Clients are cutting back on staffing needs and delaying hiring decisions as the economy slows, creating revenue headwinds and lengthening sales cycles, creating an increasingly difficult operating environment for RHI. No matter how you slice the results, revenue trends are deteriorating with talent solutions decline accelerating from a decline of 4% 4Q22 to 9% 1Q23. In addition, management expects revenue from talent solutions to fall by 11-16% in the second quarter of FY23. Management noted that in 1Q23, FP&A and technology faced difficulties in both staffing and operations, while admin and support functions were hit the hardest. It is also expected that these tendencies will persist into 2Q23. I expect EBITDA margins to fall further as revenue continues to decline, which RHI has limited weapons in its arsenal to cushion the decline in profits. RHI could continue to reduce FTEs, but this cannot be continuously done as the business requires labour to run. If RHI were to overcut and miss the timing of recovery, it would not be able to fully benefit from the demand, putting the business as a laggard against other better prepared peers. Another interesting thing to note is that management noted they have not seen the kind of revenue impact they would see in a recession proper. This reaffirms my belief that we are not anywhere near the trough yet, and more pain is expected to come. I am a strong believer that history repeats itself, or at least rhymes. Recession typically ends when the economy hits bottom, and employment will not recover long after that. If management words are right, it means we are still far away from the “recovery” phase.
Consensus is expecting RHI to recover to FY22 levels (in terms of earnings) by 2025, which is kind of uncertain and hard to underwrite at the moment. We are already nearly halfway through FY23, but things appear to be far from bottoming out, if at all. I created two scenarios to demonstrate the risk-reward ratio of the stock. For the first scenario, I assume that the consensus is correct and that RHI will generate $656 million in net income in FY25. Even if multiples fell to a trough of 12x, the stock would still be fairly valued, with a 6% downside after discounting back to present value. In contrast, there is a potential 40% upside if multiples revert to the average of 17x, which is very likely as things improve. The second possibility is that the economy does not recover as quickly as the market anticipated. In this scenario, I assume that consensus figures will be one year later (current FY24E numbers will be achieved in FY25E). With the delay in recovery, I believe multiples will degrade even further to their trough. At that point, it represents a -22% loss. In comparison, the risk reward for the latter scenario is significantly lower (-22% vs 17% vs -6% vs 39%). Given the wide range of results, I recommend avoiding the stock until there is more clarity on earnings and the macroeconomic outlook.

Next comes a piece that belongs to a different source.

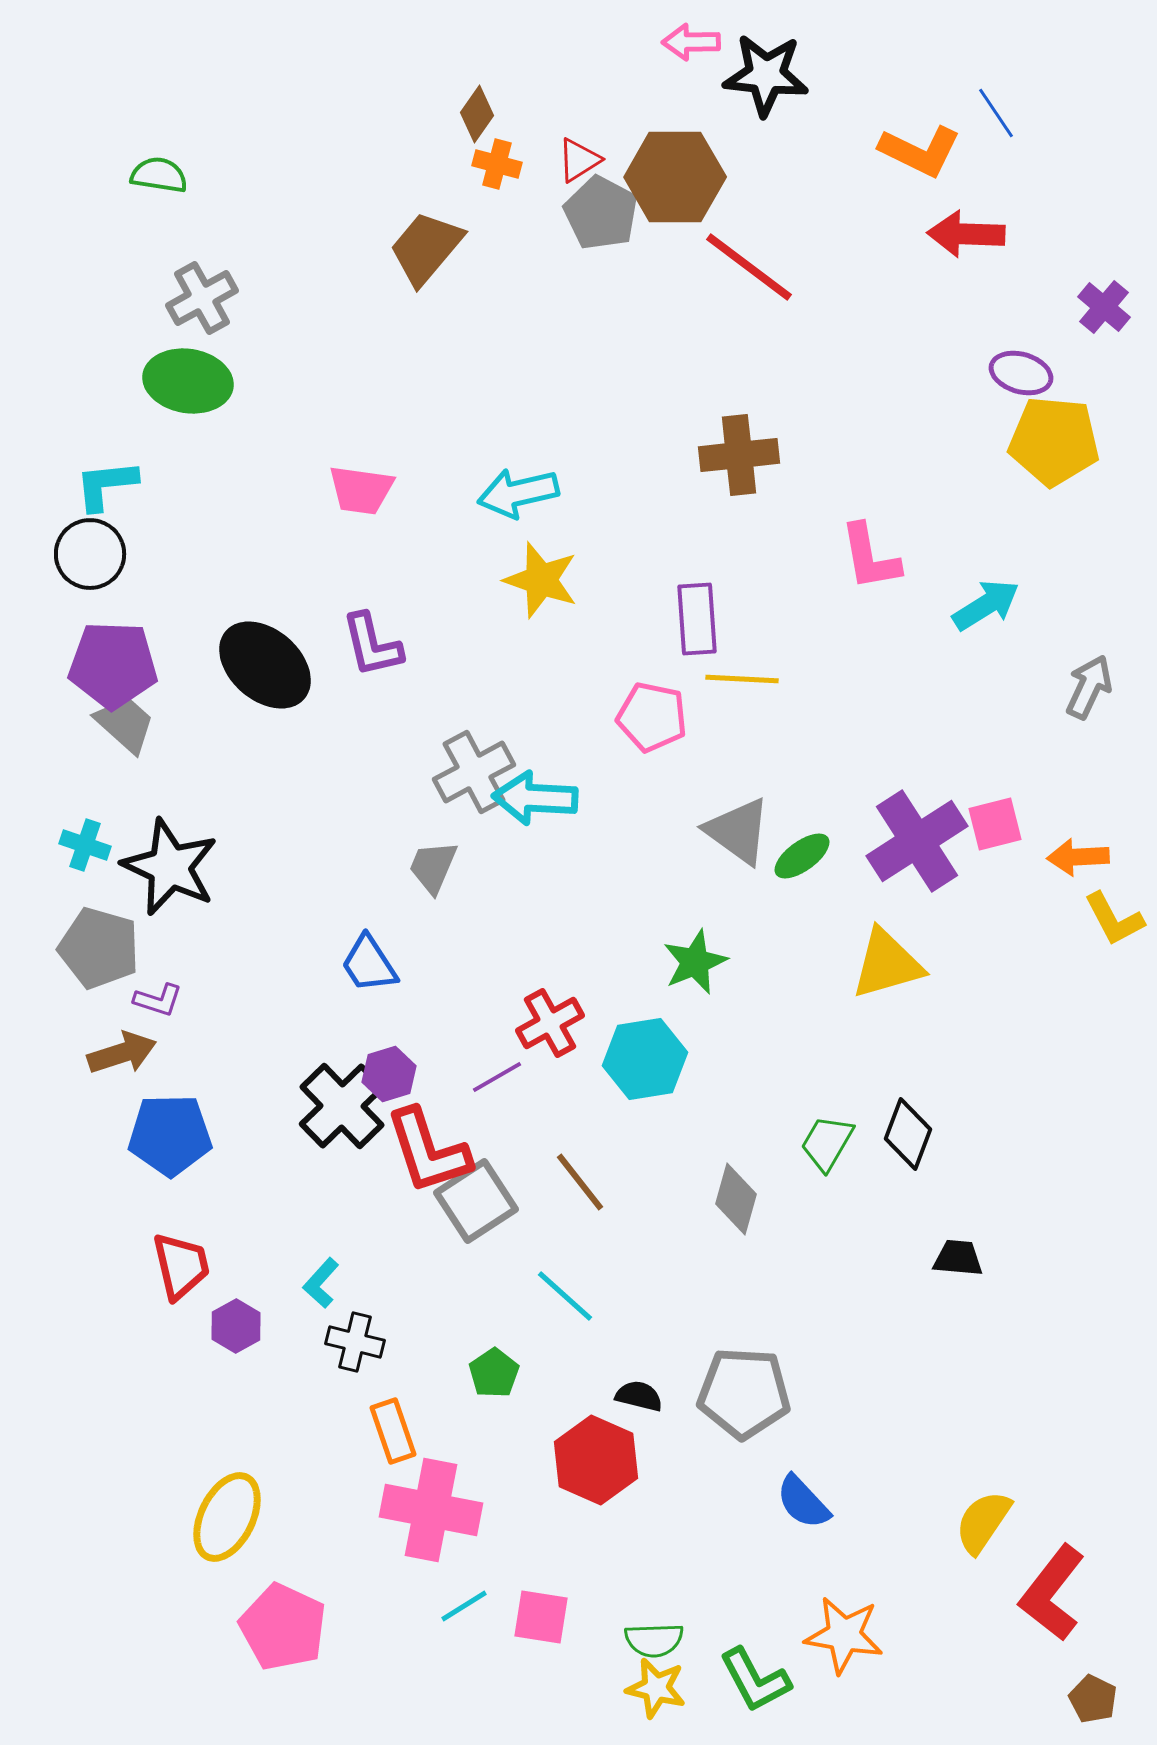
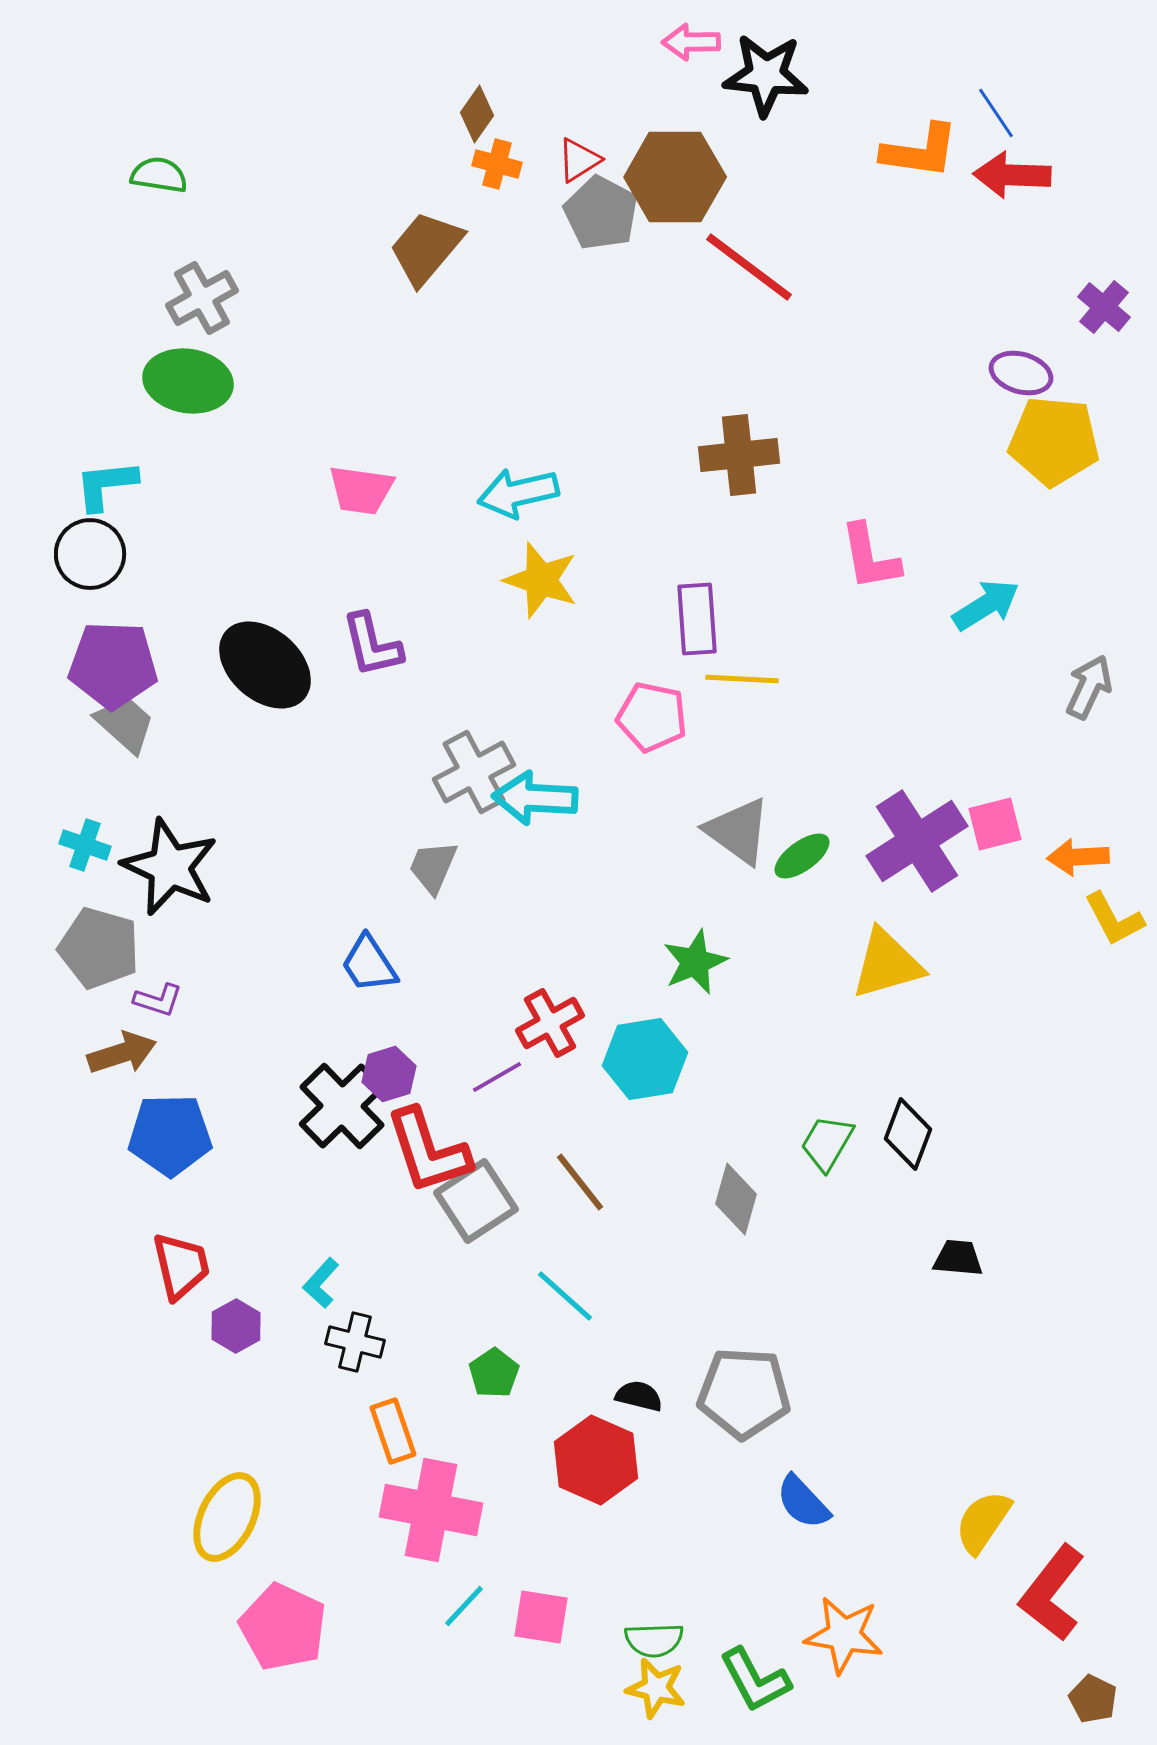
orange L-shape at (920, 151): rotated 18 degrees counterclockwise
red arrow at (966, 234): moved 46 px right, 59 px up
cyan line at (464, 1606): rotated 15 degrees counterclockwise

RHI recent performance and outlook are concerning, with revenue declines and a challenging macro environment impacting the company's bottom line. While RHI has found some relief in its counter-cyclical segments and its exposure to Europe, the slowdown in revenue growth is expected to persist, with talent solutions revenue expected to fall by 11-16% in 2Q23. In addition, the uncertain economic conditions make it difficult to underwrite the stock's valuation, with a wide range of potential outcomes. As a result, I recommend a hold rating on RHI and suggest avoiding the stock and the industry as a whole until there is more clarity on earnings and the macroeconomic outlook.